Problema a
Encontre nas entradas todas as linhas que contêm a palavra "ankle" e copie-as, levando em conta a diferença entre maiúsculas e minúsculas.
-------- Texto do exercício --------
Entretanto, a relevância da comunidade para a população do nosso estado restringe-se à dramatização bicentenária, protagonizada entre mouros e cristãos, a qual é encenada a céu aberto e ocorre no mês de julho, de 16 a 28, sob o nome festa de São Tiago.11 Mesmo que os(as) mazaganenses realizem um conjunto de outras festas santorais ao longo do ano, igualmente centenárias, e que mantenham inúmeras práticas sociais, hábitos, costumes, tradições e crenças culturais/religiosas como repertório de tais festas preservados, o estudo revelou que o legado cultural e patrimonial da respectiva comunidade é praticamente desconhecido da sociedade amapaense, talvez por isso, seja negligenciado em sua relevância histórica e cultural e em seu potencial educativo, tendo em vista que tais conhecimentos ainda não foram incorporados ao currículo oficial das duas escolas públicas em funcionamento na comunidade, como reivindicam seus (as)moradores (as), por reconhecerem-nas como espaços estratégicos para a preservação da história, das culturas e conhecimentos locais, bem como para promover o reconhecimento de crianças e jovens acerca da relevância da comunidade como território museal a céu aberto, no qual a população local e os visitantes poderão aprender, por exemplo, que o distrito de Mazagão Velho, em sendo uma cidade histórica, está repleto de memórias, lembranças, imagens, orgulho, sofrimento, conquista e competência dessa população que formou a comunidade mazaganense, bem ali no extremo Norte do Brasil, na Amazônia amapaense, às margens do rio Mutuacá como ressaltaram-nos as nossas fontes orais:

Olha, é tudo o que a gente herdou dos nossos antepassados e que eles deixaram pra nós, né. Até o tipo de nossa dança do Marabaixo, o próprio Vominê da festa de São Tiago, o batuque de Nossa Senhora da Piedade que a gente dança; as bebidas feitas por nós mesmos, a gengibirra, os materiais que nós temos também, os tambores, pra mim é isso. (José Jacarandá de Brito, 64 anos, 01/08/2020).

São as nossas coisas que a gente tem aqui, patrimônio de coisas antigas. Na minha visão, é isso, são as igrejas, o rio Mutuacá, as ruínas da igreja, tudo é o patrimônio cultural (Faustina Silva da Fonseca, 66 anos, 30/07/2020) (informações verbais).
--------
Problema b
Transcreva sem alterações o trecho do texto sobre Mazagão Velho que começa com as palavras "São as nossas" e termina com "30/07/2020) (informações verbais).".
-------- Dados da tarefa --------
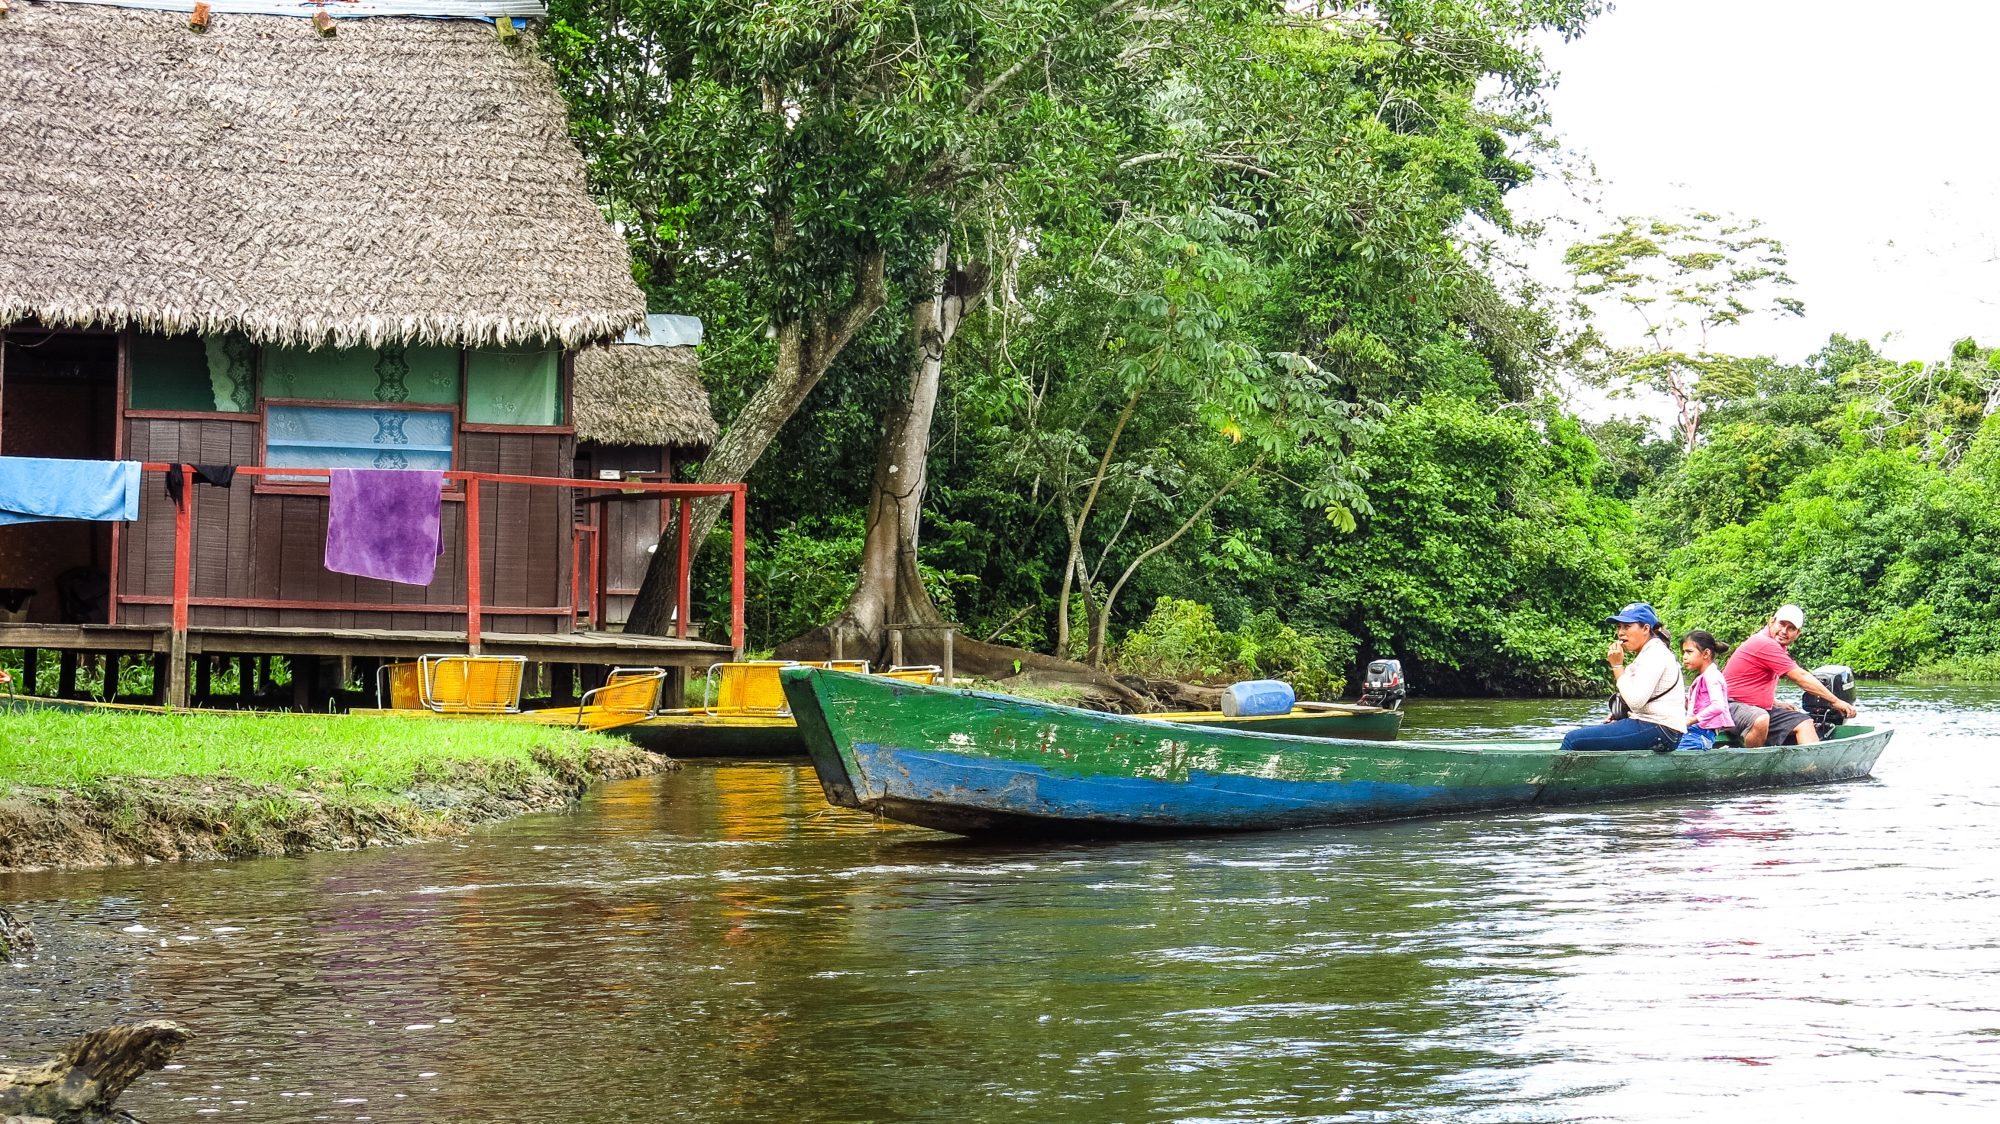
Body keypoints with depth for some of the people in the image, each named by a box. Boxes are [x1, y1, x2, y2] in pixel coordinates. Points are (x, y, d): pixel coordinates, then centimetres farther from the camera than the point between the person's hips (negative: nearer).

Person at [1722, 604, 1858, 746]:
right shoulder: (1764, 644, -17)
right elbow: (1800, 677, -16)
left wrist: (1776, 704, 15)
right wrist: (1835, 701, -12)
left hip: (1761, 709, 11)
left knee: (1804, 723, -1)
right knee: (1760, 718, -41)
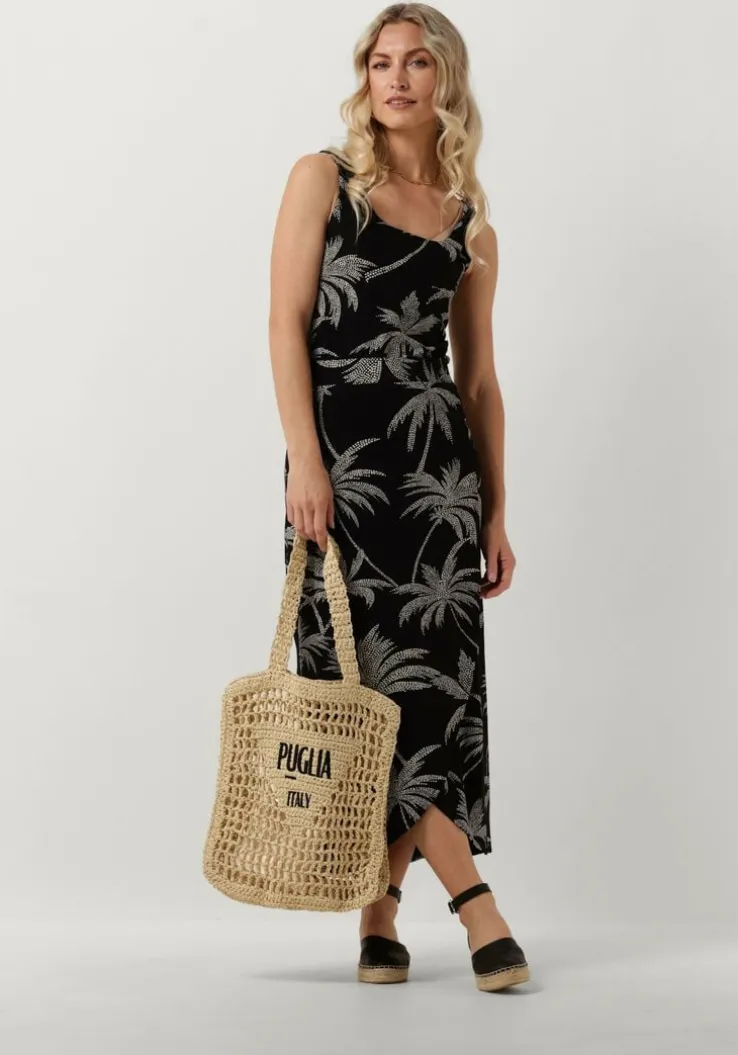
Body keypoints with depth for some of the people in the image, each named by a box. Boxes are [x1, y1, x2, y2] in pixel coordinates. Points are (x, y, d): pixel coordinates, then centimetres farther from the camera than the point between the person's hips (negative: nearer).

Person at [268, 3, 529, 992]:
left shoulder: (470, 221, 14)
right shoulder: (323, 179, 6)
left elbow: (479, 377, 15)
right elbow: (288, 324, -2)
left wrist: (497, 514, 12)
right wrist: (304, 461, -13)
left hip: (438, 458, 3)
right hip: (340, 448, -3)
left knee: (434, 673, -2)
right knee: (372, 671, -8)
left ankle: (380, 915, 8)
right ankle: (475, 902, -3)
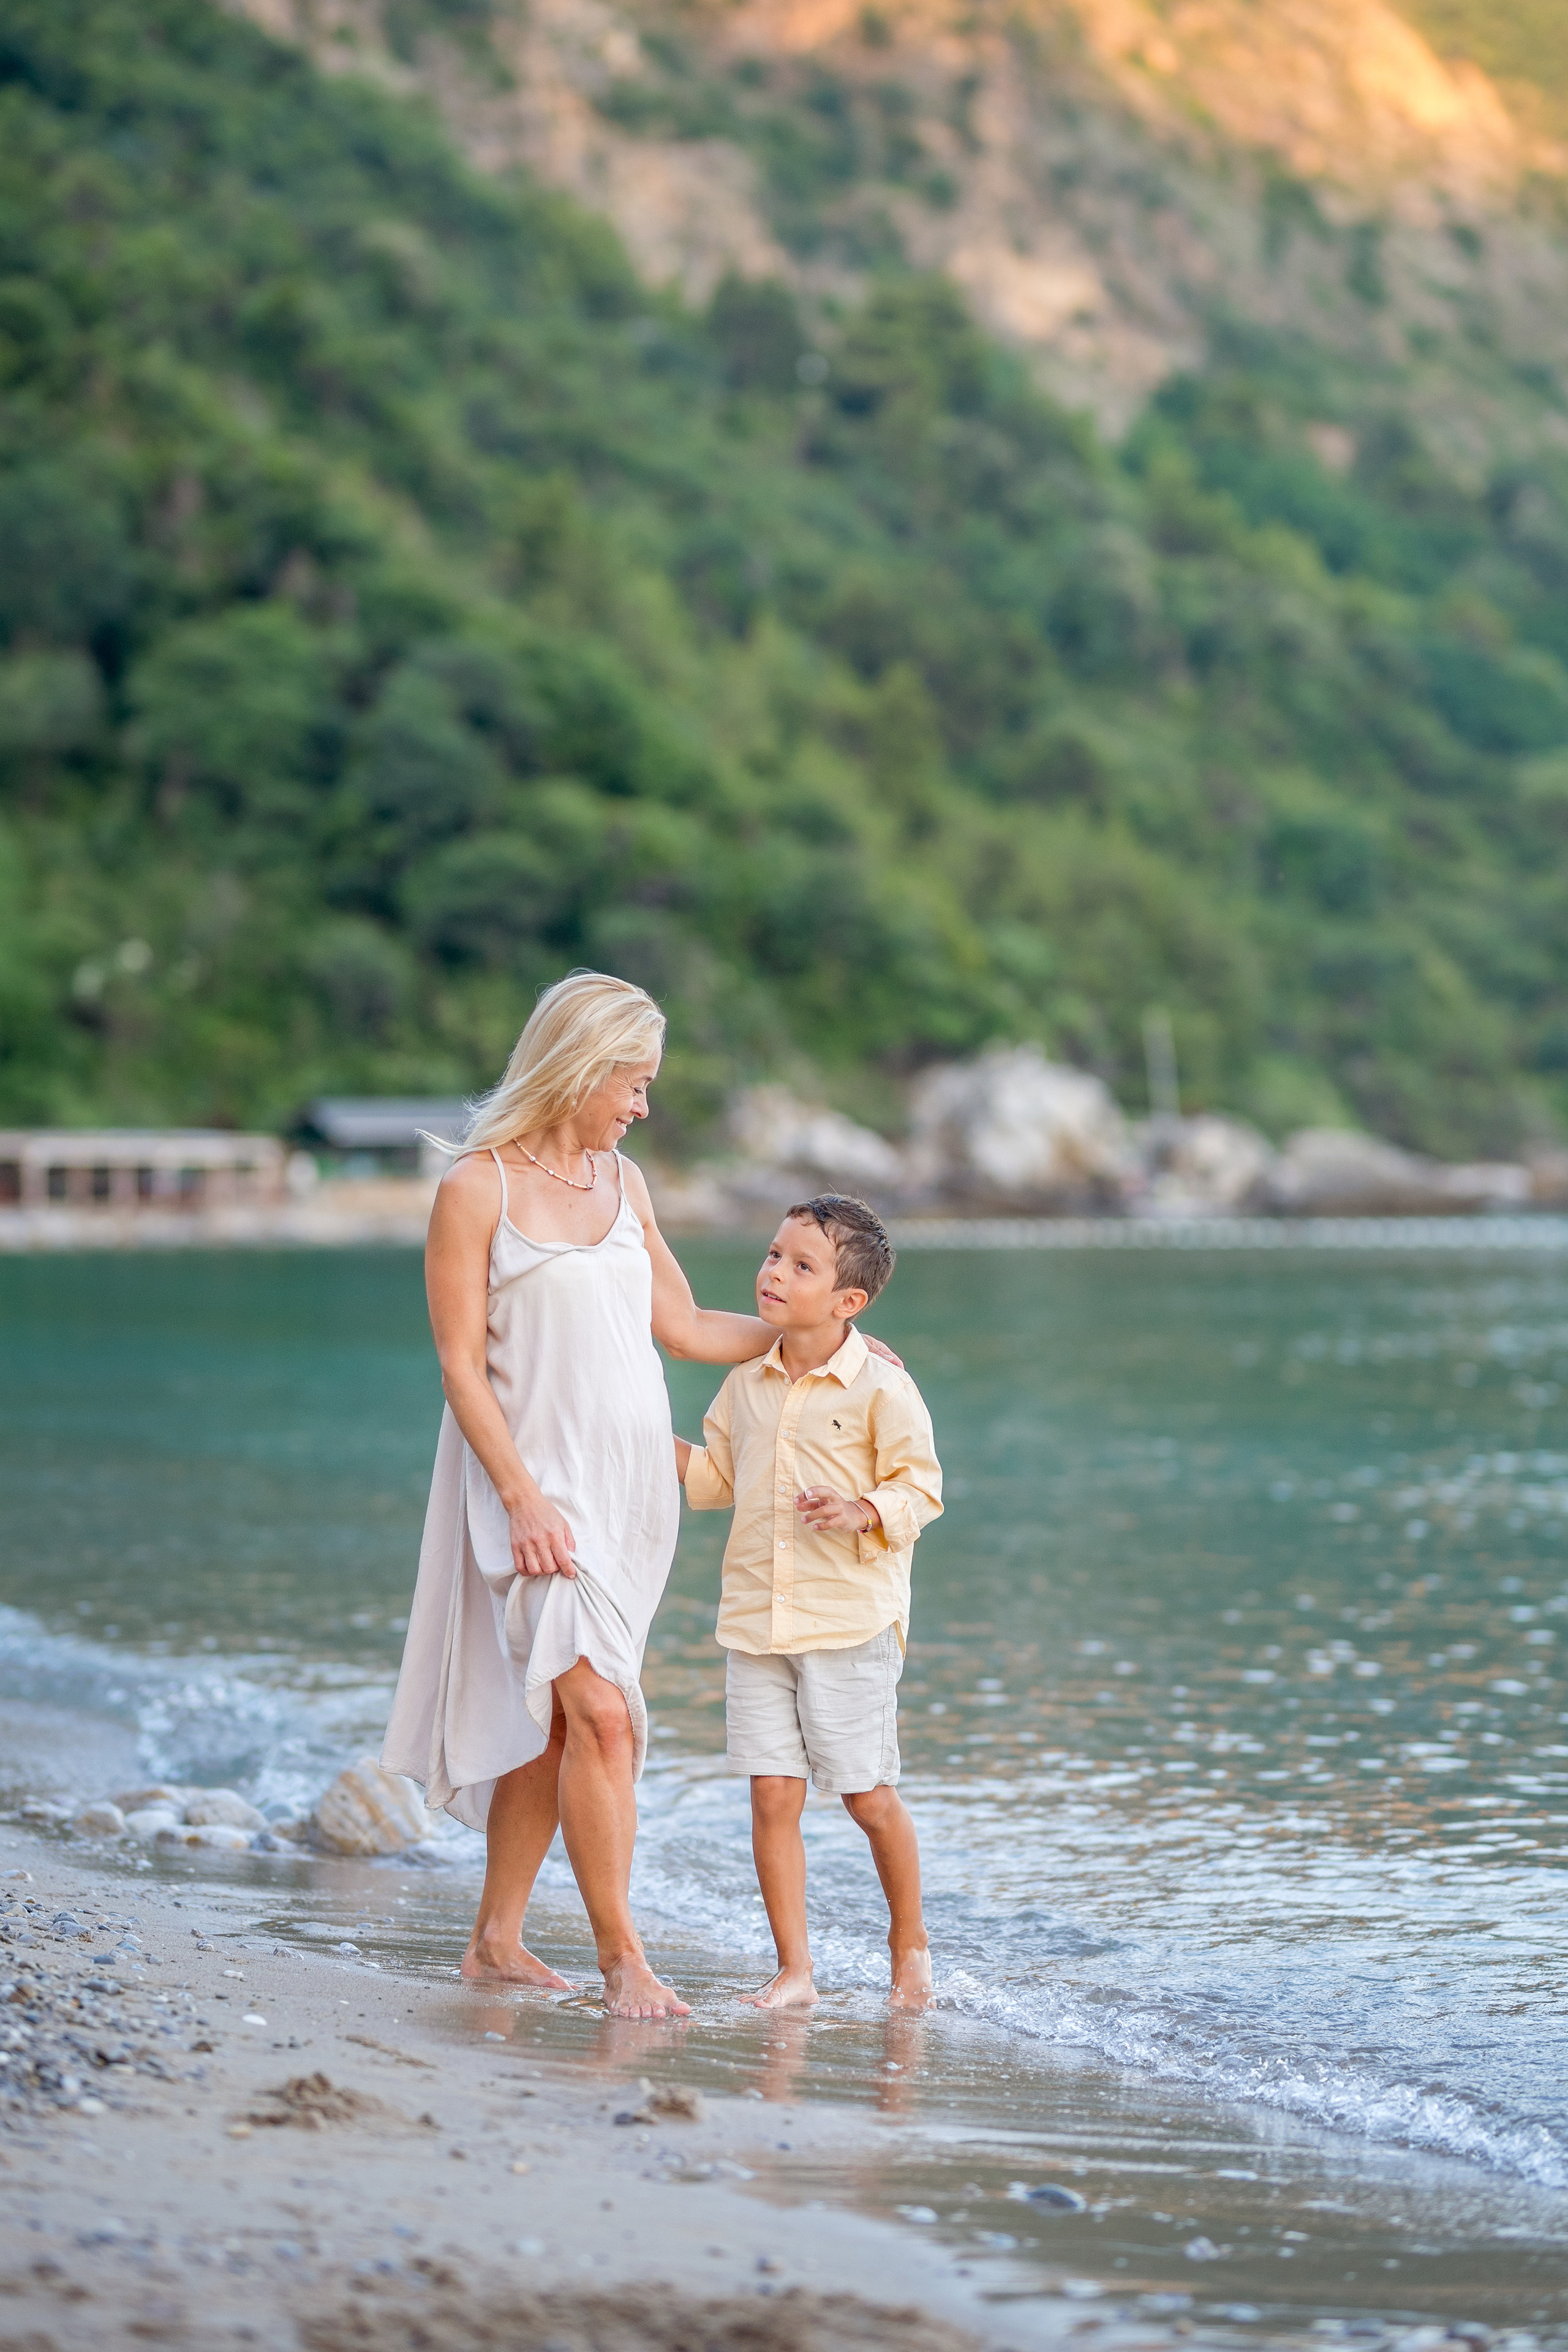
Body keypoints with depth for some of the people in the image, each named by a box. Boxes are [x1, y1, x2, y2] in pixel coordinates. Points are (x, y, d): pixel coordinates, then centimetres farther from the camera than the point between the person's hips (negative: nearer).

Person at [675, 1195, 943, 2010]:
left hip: (851, 1624, -5)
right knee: (772, 1795, 2)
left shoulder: (881, 1389, -8)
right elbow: (718, 1477, 20)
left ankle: (909, 1943, 23)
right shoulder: (746, 1384, 9)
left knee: (869, 1797, 1)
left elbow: (920, 1489, -7)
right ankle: (793, 1967, 10)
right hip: (757, 1621, 5)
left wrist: (862, 1512, -24)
--------
Resposta a
left ankle: (380, 915, 8)
right ankle: (475, 902, -3)
left ankle: (909, 1943, 23)
right ankle: (793, 1967, 10)

Resposta b
São as nossas coisas que a gente tem aqui, patrimônio de coisas antigas. Na minha visão, é isso, são as igrejas, o rio Mutuacá, as ruínas da igreja, tudo é o patrimônio cultural (Faustina Silva da Fonseca, 66 anos, 30/07/2020) (informações verbais).